I'm a very contented Corsa 01 rider. An MX Leader in my size has come up. Would it be worth the upgrade, or overkill for a skinny, underpowered weakling like me (140 pounds)?

Suggestions and comments appreciated.

B


----------



## djg714 (Oct 24, 2005)

bing181 said:


> Hi all
> 
> I'm a very contented Corsa 01 rider. An MX Leader in my size has come up. Would it be worth the upgrade, or overkill for a skinny, underpowered weakling like me (140 pounds)?
> 
> ...



Keep the Corsa.

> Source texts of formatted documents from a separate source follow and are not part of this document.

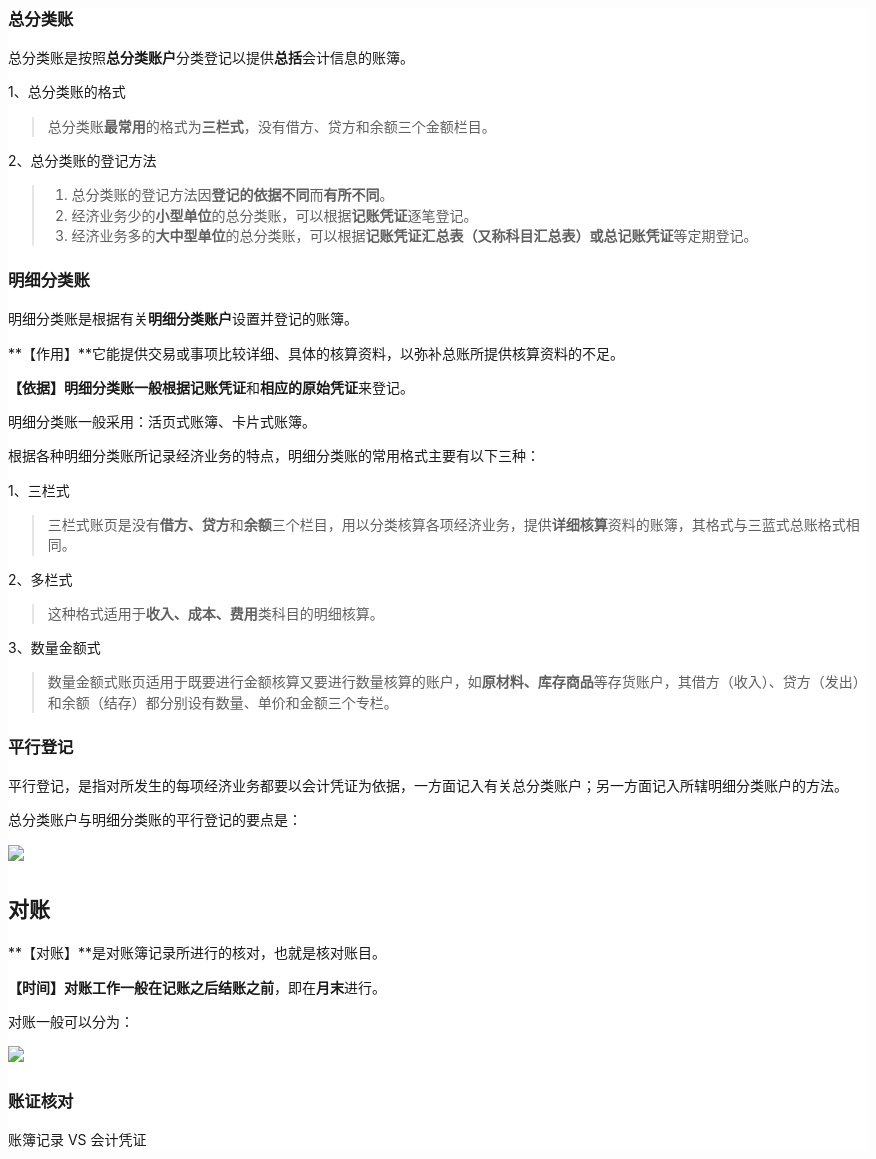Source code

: ### 总分类账

总分类账是按照**总分类账户**分类登记以提供**总括**会计信息的账簿。

1、总分类账的格式

> 总分类账**最常用**的格式为**三栏式**，没有借方、贷方和余额三个金额栏目。

2、总分类账的登记方法

> 1. 总分类账的登记方法因**登记的依据不同**而**有所不同**。
> 2. 经济业务少的**小型单位**的总分类账，可以根据**记账凭证**逐笔登记。
> 3. 经济业务多的**大中型单位**的总分类账，可以根据**记账凭证汇总表（又称科目汇总表）**或**总记账凭证**等定期登记。

### 明细分类账

明细分类账是根据有关**明细分类账户**设置并登记的账簿。

**【作用】**它能提供交易或事项比较详细、具体的核算资料，以弥补总账所提供核算资料的不足。

**【依据】**明细分类账一般根据**记账凭证**和**相应的原始凭证**来登记。

明细分类账一般采用：活页式账簿、卡片式账簿。

根据各种明细分类账所记录经济业务的特点，明细分类账的常用格式主要有以下三种：

1、三栏式

> 三栏式账页是没有**借方、贷方**和**余额**三个栏目，用以分类核算各项经济业务，提供**详细核算**资料的账簿，其格式与三蓝式总账格式相同。

2、多栏式

> 这种格式适用于**收入、成本、费用**类科目的明细核算。

3、数量金额式

> 数量金额式账页适用于既要进行金额核算又要进行数量核算的账户，如**原材料、库存商品**等存货账户，其借方（收入）、贷方（发出）和余额（结存）都分别设有数量、单价和金额三个专栏。

### 平行登记

平行登记，是指对所发生的每项经济业务都要以会计凭证为依据，一方面记入有关总分类账户；另一方面记入所辖明细分类账户的方法。

总分类账户与明细分类账的平行登记的要点是：

![](http://www.hauchenglee.com/assets/images/skill/accounting/one/会计账簿-总分类账户与明细分类账户的平行登记.png)

## 对账

**【对账】**是对账簿记录所进行的核对，也就是核对账目。

**【时间】**对账工作一般在**记账之后结账之前**，即在**月末**进行。

对账一般可以分为：

![](http://www.hauchenglee.com/assets/images/skill/accounting/one/对账.png)

### 账证核对

账簿记录 VS 会计凭证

I did the same thing and ended up selling the MX.
btw I'm 190.

Enjoy the Corsa it's a great bike.
:thumbsup:


----------



## atpjunkie (Mar 23, 2002)

*at 140*

a Corsa is planty stiff


----------



## bing181 (Oct 17, 2005)

*56 MX Leader for sale in Belgium*

OK, I'll stay with my Corsa 01. So if anyone's interested, there's a 56 MX Leader in Belgium.

http://cgi.ebay.com/ws/eBayISAPI.dll?ViewItem&item=160124565277

Currently sitting there for 450 Euros. I'd be surprised if it gets any/many local bids

There's very little info with it, translations basically reads: 18 speed Campy, come and get it at my house, I bought the frame for 47 000 Belgian Francs (about $1500).

If anyone wants me to do anything or whatever (I'm in Belgium), PM me.

B


----------



## tarwheel2 (Jul 7, 2005)

At your size, an MX Leader would be a mistake (too stiff). The Corsa is the right frame for you.


----------